I don’t know about you, but the colder months have me craving pasta and warm hearty meals. 


Today I am sharing my green, creamy, incredibly flavorful pesto sauce that I like to call Popeye’s Pesto! Packed full of spinach, it's rich and filling but delicate and doesn’t leave you feeling heavy or full. Cashews make it taste creamy. The spinach, garlic and basil add fiber, nutrition and protein. It’s a plant-based (no dairy, meat or eggs), heart-healthy pasta dish that will have you coming back for seconds without the guilt. 

Gluten-free capellini is a thin rice flour noodle which works great with this sauce. However, feel free to use whatever noodles you have on hand. Kids will enjoy this pasta, too, if they can get past the green color. Feel free to call it Popeye’s Pesto, that will usually do the trick. 


Creamy Spinach Pesto Pasta

Yields 4 servings


  • ½ cup cashews
  • 1 cup olive oil
  • 5 cloves raw garlic, peeled
  • ½ cup nutritional yeast
  • ½ Tbsp sea salt
  • ⅓ cup unsweetened oat milk
  • 2 cups packed fresh basil leaves
  • 2 cups packed spinach leaves
  • 1 package gluten-free capellini pasta noodles



  1. Preheat the oven to 350 degrees F.

> _Work item 1_:
According to the spinach pesto text, what ingredient makes the sauce taste creamy?
> _Work item 2_:
Proceed with the spinach pesto recipe, writing the remaining steps that come after preheating the oven.
The data that comes next is separate material and is unrelated to the spinach pesto text.

> _Data under study_:

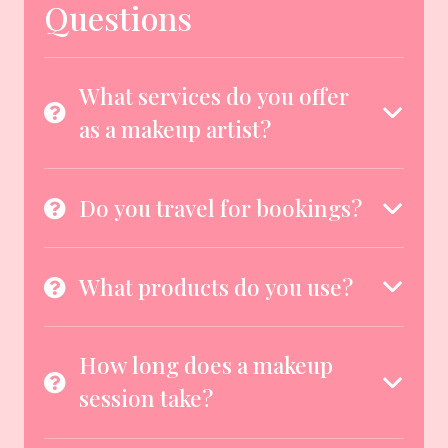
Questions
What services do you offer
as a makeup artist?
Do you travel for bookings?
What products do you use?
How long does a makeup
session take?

* * *

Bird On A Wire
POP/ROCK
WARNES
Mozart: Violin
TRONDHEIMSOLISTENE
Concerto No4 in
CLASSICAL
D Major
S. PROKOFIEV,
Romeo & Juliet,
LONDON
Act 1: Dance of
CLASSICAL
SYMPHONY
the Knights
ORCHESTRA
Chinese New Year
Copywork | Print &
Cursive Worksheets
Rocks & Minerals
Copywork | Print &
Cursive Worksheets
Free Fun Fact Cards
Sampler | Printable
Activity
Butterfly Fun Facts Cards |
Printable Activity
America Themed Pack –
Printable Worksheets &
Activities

==

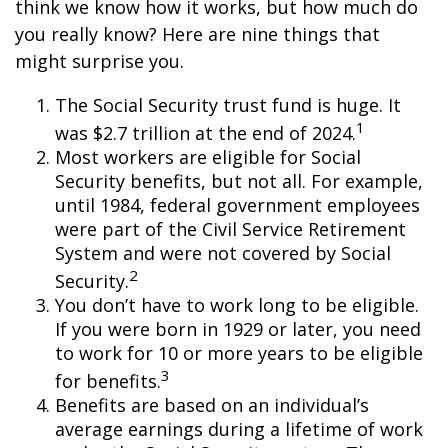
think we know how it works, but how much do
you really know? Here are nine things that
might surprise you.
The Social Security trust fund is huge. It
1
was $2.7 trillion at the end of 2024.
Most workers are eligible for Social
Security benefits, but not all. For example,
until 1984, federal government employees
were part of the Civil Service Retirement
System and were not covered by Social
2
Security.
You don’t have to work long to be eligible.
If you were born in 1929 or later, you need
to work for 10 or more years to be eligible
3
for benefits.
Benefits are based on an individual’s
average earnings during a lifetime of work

> _Exercise response 1_:
Cashews make it taste creamy.

> _Exercise response 2_:
  2. Place cashews on a baking sheet. Bake cashews for about 8 minutes (you will want to keep checking on them) until they are golden brown. Set aside. Let cool completely before making the sauce. 
  3. Cook noodles according to the package directions. 
  4. Add the rest of the ingredients into a high speed blender. Blend on high until totally green and well blended and smooth.
  5. Pour green spinach sauce over cooked noodles. Serve warm and immediately.
  6. Garnish with parmesan cheese and fresh parsley.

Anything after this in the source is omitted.